**What is expected**
Write out the entire listing below exactly as it appears, minus any pictures.

────────────────────────────────────────

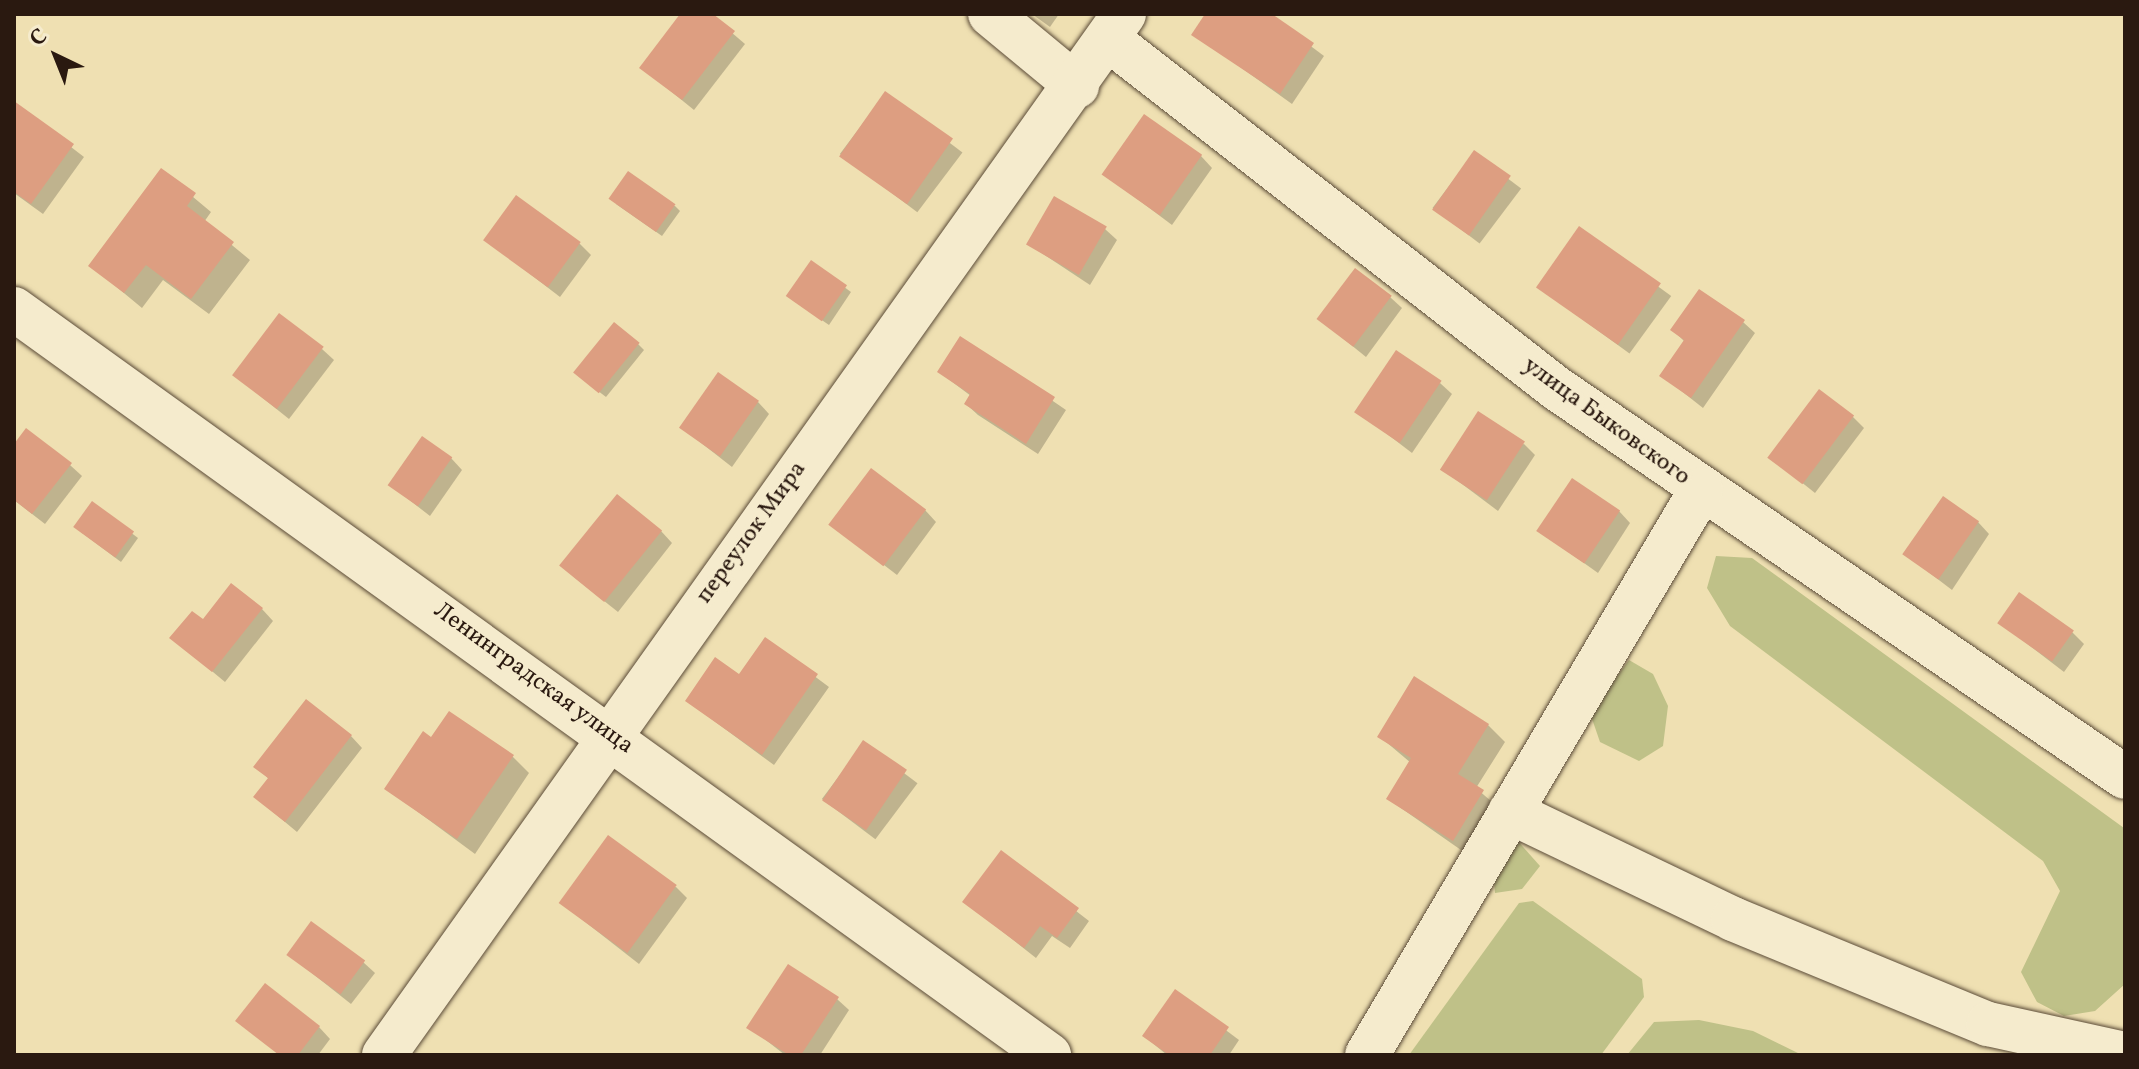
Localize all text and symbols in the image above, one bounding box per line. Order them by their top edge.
north arrow [16,16,96,96]
text: С [24,22,55,54]
street label: улица Быковского [1517,352,1695,492]
street label: переулок Мира [691,456,813,610]
street label: Ленинградская улица [427,597,639,761]

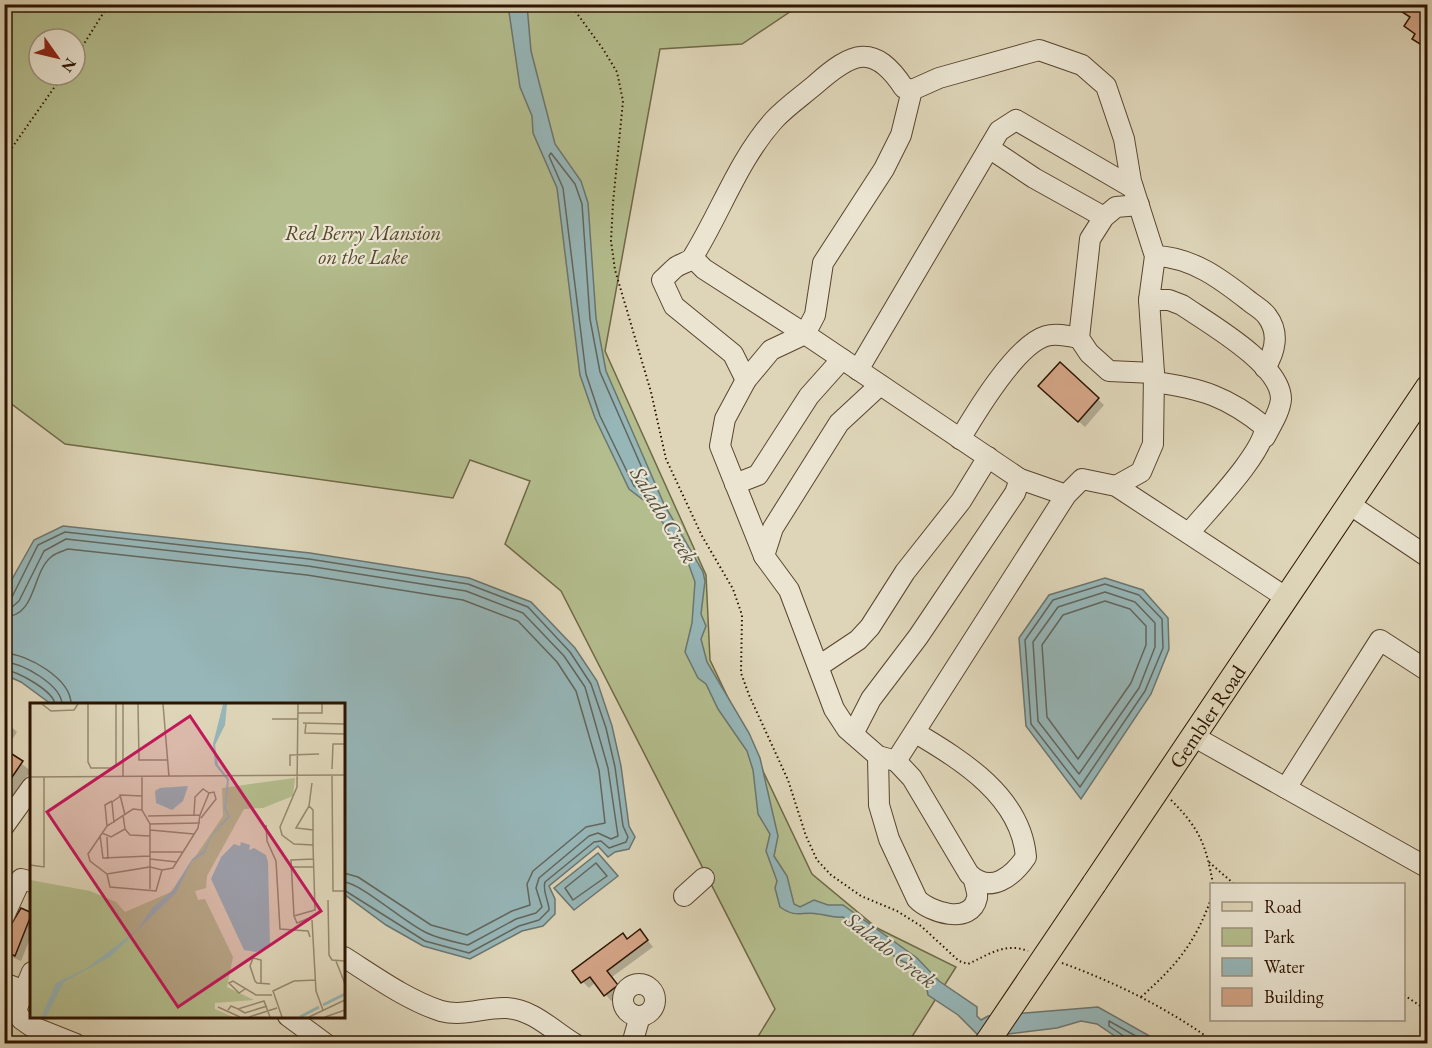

────────────────────────────────────────

**Answer box**
Localize all text and symbols in the image above, one bounding box per line. Order them by their top edge.
north arrow [16,16,96,96]
text: С [24,22,55,54]
street label: улица Быковского [1517,352,1695,492]
street label: переулок Мира [691,456,813,610]
street label: Ленинградская улица [427,597,639,761]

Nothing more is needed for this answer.